7)Su quale traccia di “Solitune” mi dovrei soffermare e perché?

Tutte le tracce sono importanti per comprendere Solitune, si intrecciano e completano il significato dell’EP.

8)Ci parlate della cover di questo Ep?

Un’immagine che descrive a pieno il nostro lavoro, senza ombra di dubbio. Il lavoro è stato fatto da Fabiana Scala, e quando l’abbiamo vista per la prima volta siamo impazziti. Si tratta di una sovrapposizione di due immagini.

9)Se la vostra musica fosse una città a quale assomiglierebbe? E se fosse un quadro?

Rappresenta esattamente la città in cui viviamo (Catania), in più c’è un richiamo a volerla rendere migliore. La prima traccia è già un indizio. Sergio aggiunge «Pepper land».

10)Come è il vostro live perfetto?

All’aperto al tramonto o in un bel palco! Anche le sale concerti ci piacciono molto. L’importante è essere ascoltati e raccontare con amore, energia e passione.
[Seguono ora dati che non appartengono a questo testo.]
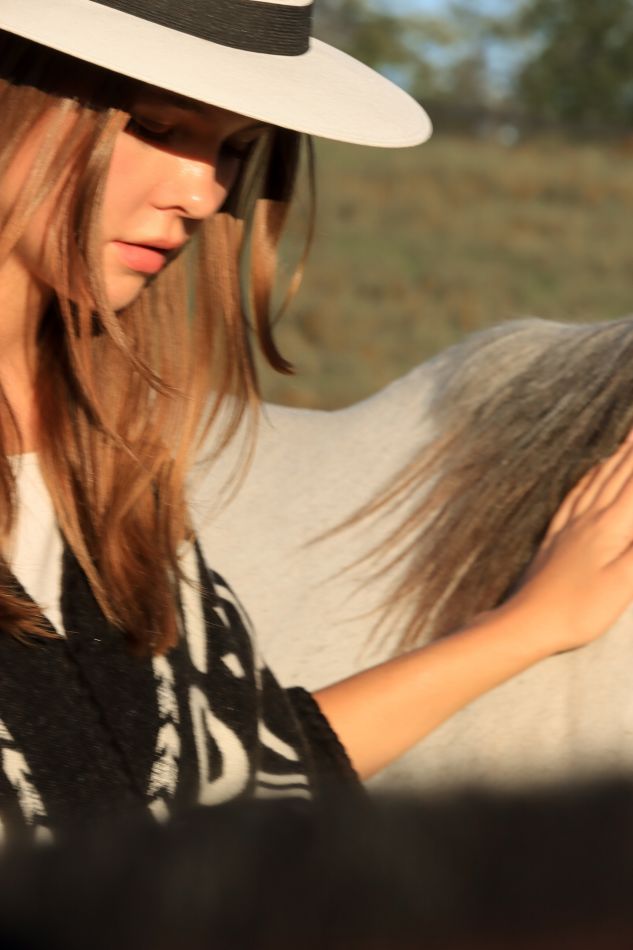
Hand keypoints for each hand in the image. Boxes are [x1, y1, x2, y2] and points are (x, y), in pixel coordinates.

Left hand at [508, 435, 632, 652]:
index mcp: (610, 527)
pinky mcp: (556, 537)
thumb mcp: (622, 584)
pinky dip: (588, 478)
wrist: (526, 622)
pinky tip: (590, 472)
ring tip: (626, 438)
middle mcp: (589, 518)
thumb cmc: (577, 610)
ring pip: (597, 481)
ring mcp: (570, 526)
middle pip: (618, 474)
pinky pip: (575, 497)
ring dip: (615, 457)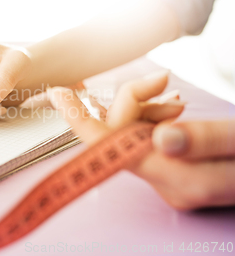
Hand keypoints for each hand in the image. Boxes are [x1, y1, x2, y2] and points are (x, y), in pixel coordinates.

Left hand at [47, 70, 234, 209]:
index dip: (83, 122)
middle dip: (133, 101)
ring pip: (135, 136)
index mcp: (181, 181)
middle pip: (124, 138)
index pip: (116, 150)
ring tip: (170, 90)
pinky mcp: (176, 170)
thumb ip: (206, 140)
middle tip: (162, 79)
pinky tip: (171, 105)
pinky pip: (148, 139)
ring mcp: (171, 179)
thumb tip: (160, 136)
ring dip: (146, 107)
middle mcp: (168, 185)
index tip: (59, 95)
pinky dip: (153, 116)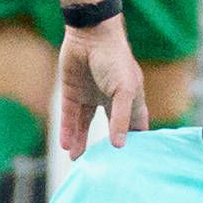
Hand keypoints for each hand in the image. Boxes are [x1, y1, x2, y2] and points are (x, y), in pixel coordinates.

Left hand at [57, 15, 146, 153]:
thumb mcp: (125, 90)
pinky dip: (68, 131)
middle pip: (107, 129)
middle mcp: (110, 100)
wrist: (89, 34)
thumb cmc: (115, 58)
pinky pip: (69, 116)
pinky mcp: (72, 93)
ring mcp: (90, 97)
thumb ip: (122, 118)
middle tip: (101, 168)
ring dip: (81, 142)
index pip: (135, 126)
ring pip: (85, 125)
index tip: (133, 163)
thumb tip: (120, 145)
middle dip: (104, 147)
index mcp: (130, 98)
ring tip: (77, 161)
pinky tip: (67, 146)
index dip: (134, 142)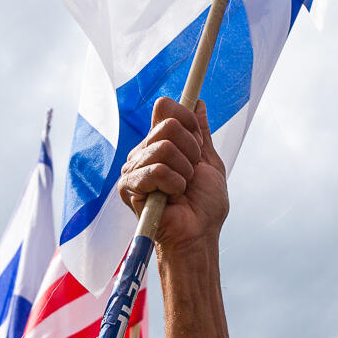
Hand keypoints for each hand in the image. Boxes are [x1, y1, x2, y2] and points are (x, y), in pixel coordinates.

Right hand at [118, 97, 229, 250]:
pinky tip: (172, 198)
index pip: (165, 108)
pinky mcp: (128, 186)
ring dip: (184, 171)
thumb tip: (198, 103)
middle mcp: (144, 152)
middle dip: (190, 150)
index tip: (198, 143)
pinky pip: (157, 170)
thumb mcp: (209, 162)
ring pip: (163, 147)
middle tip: (191, 173)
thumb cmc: (205, 206)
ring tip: (182, 189)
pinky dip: (174, 184)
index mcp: (160, 143)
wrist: (199, 234)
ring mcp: (134, 168)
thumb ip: (201, 133)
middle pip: (168, 125)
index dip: (187, 120)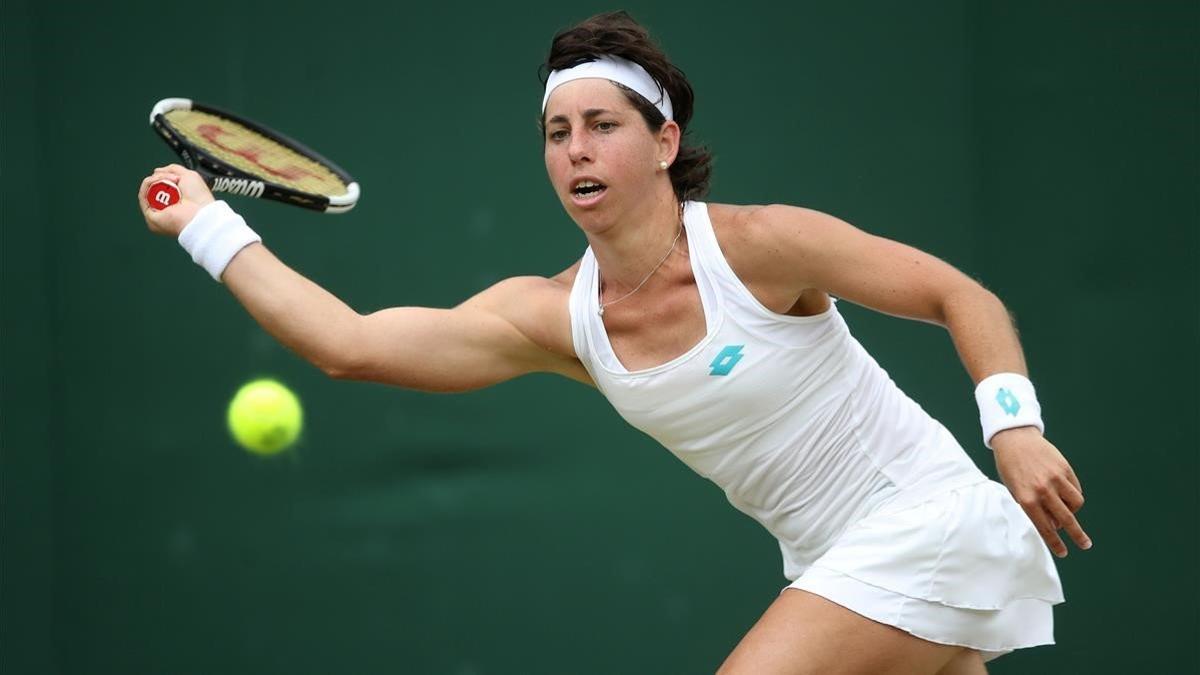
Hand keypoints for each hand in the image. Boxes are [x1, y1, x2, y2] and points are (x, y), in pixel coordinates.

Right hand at [137, 164, 214, 237]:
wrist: (200, 212)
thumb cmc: (200, 199)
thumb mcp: (189, 176)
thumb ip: (173, 169)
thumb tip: (156, 171)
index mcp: (176, 203)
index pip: (162, 186)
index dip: (165, 177)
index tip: (175, 175)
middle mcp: (166, 209)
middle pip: (153, 186)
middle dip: (162, 177)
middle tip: (176, 178)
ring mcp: (157, 212)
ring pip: (148, 189)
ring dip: (157, 179)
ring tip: (173, 181)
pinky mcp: (150, 216)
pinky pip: (142, 196)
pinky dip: (148, 184)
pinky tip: (159, 181)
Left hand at [992, 426, 1090, 557]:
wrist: (1014, 438)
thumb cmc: (1010, 467)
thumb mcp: (1013, 489)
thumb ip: (1031, 507)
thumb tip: (1054, 524)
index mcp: (1026, 498)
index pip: (1044, 527)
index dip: (1054, 542)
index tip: (1063, 553)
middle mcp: (1042, 490)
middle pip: (1065, 519)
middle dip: (1077, 535)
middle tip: (1085, 545)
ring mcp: (1056, 478)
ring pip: (1075, 503)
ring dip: (1073, 511)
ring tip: (1067, 509)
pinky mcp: (1065, 468)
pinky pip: (1075, 489)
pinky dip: (1073, 495)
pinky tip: (1065, 493)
Questo conta più di ogni luogo e di ogni tempo.

11)Con chi sognate di suonare?

Ragazzi vi prego, sarebbe una lista infinita… A parte gli scherzi, tutti e tre rispondiamo Radiohead!

12)Con quale artista o band indipendente vorreste collaborare?

Verdena, decisamente!

13)Per finire, un messaggio ai nostri lettori e grazie per la collaborazione…

E’ stata davvero divertente, non facevamo così bene il punto della situazione “Matloso” da…sempre. Grazie di cuore ai ragazzi di System failure, seguiteci e alla prossima!